**** Information shown ****

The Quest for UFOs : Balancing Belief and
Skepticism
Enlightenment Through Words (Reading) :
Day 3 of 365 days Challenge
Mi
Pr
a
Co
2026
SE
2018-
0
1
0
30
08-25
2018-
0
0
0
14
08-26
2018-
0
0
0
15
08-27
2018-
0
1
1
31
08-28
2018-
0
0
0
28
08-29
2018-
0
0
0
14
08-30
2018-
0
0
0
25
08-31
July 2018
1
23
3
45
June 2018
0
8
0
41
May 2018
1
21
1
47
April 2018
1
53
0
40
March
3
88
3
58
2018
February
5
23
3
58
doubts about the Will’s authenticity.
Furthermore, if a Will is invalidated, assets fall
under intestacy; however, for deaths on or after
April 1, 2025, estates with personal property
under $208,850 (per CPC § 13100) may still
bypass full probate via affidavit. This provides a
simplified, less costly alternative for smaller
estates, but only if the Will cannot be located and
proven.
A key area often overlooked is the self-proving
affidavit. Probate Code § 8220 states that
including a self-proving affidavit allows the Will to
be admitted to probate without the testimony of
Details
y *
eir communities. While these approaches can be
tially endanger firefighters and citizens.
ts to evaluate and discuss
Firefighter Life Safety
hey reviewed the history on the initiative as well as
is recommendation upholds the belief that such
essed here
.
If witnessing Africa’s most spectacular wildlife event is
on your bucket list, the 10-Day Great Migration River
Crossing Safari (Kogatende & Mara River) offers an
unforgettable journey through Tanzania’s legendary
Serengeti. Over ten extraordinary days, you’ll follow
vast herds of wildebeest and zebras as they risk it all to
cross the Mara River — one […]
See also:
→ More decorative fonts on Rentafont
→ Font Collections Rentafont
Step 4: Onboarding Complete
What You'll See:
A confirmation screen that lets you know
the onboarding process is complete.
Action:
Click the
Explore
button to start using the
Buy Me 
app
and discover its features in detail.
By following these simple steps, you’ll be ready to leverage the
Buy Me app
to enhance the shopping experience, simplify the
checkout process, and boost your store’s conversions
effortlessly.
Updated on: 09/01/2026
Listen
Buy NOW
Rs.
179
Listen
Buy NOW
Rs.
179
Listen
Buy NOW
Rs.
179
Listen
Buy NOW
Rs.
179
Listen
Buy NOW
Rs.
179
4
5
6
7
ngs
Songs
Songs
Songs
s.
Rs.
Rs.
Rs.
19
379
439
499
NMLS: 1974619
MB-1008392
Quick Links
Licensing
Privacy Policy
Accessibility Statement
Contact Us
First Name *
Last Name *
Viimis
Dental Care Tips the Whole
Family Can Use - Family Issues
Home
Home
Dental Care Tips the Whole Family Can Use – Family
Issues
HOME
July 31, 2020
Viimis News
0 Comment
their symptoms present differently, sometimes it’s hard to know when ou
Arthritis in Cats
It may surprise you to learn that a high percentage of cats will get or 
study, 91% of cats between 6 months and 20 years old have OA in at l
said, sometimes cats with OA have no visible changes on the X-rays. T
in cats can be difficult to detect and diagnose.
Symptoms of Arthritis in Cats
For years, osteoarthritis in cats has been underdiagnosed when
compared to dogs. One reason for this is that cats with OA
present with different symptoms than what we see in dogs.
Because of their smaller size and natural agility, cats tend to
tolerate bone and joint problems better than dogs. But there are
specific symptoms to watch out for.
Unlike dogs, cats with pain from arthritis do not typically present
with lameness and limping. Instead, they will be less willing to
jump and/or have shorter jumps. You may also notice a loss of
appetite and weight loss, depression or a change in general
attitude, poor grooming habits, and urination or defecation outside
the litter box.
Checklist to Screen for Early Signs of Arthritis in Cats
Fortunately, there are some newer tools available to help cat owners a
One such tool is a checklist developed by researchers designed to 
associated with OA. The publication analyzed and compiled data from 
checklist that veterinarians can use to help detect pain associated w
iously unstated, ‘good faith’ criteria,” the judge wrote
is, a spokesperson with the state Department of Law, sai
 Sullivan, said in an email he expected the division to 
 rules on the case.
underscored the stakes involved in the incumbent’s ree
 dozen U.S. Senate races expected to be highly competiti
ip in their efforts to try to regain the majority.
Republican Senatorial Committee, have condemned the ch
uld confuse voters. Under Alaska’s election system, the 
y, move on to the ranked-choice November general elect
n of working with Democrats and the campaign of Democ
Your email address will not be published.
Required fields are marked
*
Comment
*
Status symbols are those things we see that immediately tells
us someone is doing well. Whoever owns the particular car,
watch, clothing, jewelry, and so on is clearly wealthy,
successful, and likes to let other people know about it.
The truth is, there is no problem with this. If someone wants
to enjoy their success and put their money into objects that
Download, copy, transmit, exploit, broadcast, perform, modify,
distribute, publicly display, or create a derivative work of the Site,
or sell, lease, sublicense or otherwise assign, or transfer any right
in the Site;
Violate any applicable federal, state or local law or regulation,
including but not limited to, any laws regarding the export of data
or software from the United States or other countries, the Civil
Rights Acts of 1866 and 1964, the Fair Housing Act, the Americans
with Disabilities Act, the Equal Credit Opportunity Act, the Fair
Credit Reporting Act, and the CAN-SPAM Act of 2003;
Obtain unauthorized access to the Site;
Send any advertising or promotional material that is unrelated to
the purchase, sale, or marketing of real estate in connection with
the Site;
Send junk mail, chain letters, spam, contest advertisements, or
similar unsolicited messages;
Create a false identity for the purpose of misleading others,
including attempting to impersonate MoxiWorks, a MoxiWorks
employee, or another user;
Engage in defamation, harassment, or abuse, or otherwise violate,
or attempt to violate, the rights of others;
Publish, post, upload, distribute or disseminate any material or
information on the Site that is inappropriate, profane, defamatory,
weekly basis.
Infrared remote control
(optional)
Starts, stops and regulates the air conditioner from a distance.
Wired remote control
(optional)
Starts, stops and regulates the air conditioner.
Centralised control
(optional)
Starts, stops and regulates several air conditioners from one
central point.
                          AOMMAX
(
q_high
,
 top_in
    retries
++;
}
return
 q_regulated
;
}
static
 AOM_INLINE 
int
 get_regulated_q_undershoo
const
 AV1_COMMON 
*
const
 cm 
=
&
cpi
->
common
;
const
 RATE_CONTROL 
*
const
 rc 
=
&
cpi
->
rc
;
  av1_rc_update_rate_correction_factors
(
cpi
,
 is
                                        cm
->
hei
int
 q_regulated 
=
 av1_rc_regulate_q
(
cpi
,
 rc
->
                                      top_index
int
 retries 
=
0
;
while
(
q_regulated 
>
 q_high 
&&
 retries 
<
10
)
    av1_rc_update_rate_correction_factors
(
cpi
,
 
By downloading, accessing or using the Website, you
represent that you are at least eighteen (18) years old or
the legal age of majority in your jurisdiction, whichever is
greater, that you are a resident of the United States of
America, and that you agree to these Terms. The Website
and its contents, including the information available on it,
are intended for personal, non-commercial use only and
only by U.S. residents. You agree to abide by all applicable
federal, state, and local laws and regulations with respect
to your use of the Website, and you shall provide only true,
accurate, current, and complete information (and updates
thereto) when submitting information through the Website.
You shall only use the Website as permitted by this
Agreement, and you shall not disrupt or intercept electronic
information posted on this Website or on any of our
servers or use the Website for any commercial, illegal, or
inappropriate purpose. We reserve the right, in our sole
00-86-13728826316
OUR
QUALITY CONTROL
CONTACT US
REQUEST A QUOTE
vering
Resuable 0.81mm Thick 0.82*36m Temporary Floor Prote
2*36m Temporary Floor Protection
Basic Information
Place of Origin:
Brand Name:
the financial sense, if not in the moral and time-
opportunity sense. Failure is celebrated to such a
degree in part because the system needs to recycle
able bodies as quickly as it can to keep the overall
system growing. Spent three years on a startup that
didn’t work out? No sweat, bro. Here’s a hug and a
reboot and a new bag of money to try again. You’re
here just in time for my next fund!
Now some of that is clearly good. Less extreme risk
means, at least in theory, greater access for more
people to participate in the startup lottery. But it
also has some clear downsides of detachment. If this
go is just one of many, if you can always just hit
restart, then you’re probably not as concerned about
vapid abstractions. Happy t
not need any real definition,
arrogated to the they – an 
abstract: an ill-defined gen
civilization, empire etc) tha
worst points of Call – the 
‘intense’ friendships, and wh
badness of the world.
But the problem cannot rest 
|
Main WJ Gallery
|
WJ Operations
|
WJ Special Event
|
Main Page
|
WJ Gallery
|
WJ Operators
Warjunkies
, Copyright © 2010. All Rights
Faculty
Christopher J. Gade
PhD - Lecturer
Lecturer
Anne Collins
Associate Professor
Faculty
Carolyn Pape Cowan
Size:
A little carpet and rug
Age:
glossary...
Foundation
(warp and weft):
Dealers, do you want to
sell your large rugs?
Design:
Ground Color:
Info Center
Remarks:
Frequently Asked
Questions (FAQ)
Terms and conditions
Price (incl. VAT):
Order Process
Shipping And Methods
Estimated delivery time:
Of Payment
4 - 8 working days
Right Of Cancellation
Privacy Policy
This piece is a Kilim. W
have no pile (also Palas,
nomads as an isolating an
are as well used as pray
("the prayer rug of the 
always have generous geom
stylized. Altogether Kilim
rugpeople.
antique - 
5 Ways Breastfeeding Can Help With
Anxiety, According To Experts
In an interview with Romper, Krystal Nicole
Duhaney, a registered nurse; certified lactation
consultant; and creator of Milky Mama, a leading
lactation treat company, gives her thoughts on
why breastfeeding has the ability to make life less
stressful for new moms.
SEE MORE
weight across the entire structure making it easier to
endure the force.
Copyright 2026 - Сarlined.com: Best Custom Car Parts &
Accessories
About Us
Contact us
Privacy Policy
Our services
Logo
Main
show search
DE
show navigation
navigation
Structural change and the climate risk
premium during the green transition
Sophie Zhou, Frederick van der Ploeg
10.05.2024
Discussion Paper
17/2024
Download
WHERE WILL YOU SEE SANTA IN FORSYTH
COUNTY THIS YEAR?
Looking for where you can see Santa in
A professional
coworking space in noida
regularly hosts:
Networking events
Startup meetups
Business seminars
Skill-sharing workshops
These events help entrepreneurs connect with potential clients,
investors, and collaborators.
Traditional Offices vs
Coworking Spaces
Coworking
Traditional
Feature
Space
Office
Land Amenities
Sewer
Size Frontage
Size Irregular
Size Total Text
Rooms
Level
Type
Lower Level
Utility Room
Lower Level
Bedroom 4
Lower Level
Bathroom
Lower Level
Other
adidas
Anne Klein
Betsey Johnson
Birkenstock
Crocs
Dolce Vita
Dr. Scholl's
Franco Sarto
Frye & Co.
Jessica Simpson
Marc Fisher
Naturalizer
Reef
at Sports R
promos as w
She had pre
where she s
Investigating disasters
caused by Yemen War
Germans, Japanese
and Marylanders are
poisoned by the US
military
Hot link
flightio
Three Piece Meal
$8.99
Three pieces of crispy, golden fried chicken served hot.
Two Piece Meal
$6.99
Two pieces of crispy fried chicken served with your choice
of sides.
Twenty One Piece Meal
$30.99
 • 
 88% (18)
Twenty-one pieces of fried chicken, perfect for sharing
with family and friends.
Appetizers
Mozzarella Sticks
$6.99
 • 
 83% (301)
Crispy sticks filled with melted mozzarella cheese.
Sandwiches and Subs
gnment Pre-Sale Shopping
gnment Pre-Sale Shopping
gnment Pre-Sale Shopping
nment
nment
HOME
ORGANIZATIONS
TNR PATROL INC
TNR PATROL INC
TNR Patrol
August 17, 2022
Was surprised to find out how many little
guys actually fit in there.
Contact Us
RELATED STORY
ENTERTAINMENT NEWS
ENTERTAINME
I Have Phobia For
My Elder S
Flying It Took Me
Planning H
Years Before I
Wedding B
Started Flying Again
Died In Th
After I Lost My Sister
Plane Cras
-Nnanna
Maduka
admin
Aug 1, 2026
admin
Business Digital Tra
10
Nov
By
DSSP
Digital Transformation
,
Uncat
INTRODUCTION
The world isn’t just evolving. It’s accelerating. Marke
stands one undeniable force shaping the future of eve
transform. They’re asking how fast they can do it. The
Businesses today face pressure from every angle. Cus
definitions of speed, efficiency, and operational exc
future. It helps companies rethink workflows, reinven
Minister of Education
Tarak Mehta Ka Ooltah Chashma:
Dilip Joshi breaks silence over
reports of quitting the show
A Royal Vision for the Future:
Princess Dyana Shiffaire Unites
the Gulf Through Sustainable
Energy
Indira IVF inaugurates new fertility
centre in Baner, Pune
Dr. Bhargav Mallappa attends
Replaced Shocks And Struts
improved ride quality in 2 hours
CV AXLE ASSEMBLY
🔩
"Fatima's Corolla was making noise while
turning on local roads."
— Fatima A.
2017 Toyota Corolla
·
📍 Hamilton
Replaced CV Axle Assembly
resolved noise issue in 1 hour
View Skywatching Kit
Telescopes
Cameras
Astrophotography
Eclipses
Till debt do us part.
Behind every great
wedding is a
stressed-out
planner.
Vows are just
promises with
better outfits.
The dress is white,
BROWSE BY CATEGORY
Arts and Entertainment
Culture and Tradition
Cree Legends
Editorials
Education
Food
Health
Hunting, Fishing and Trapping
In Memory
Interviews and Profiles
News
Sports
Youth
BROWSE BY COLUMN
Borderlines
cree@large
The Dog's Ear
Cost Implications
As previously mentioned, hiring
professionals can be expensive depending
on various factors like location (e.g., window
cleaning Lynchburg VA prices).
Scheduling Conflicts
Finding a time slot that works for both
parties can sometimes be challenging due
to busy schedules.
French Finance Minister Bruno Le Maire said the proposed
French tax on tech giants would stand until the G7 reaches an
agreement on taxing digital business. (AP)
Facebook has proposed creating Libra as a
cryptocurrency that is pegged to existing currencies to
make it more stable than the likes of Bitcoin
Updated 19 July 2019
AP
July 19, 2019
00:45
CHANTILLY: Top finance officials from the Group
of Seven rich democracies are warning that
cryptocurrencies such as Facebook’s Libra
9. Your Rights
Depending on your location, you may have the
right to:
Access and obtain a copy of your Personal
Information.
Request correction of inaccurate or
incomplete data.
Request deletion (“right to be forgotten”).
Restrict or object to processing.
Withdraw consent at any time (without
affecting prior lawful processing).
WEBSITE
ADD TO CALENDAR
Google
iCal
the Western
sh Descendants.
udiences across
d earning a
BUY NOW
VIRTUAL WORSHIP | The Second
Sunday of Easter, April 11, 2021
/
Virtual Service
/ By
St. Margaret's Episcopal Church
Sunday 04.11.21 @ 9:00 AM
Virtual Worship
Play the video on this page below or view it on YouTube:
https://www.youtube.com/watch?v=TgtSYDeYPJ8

****

- **Assignment**: Copy each line above holding "including".

- **Response**:
including a self-proving affidavit allows the Will to
including but not limited to, any laws regarding the export of data
including attempting to impersonate MoxiWorks, a MoxiWorks
and its contents, including the information available on it,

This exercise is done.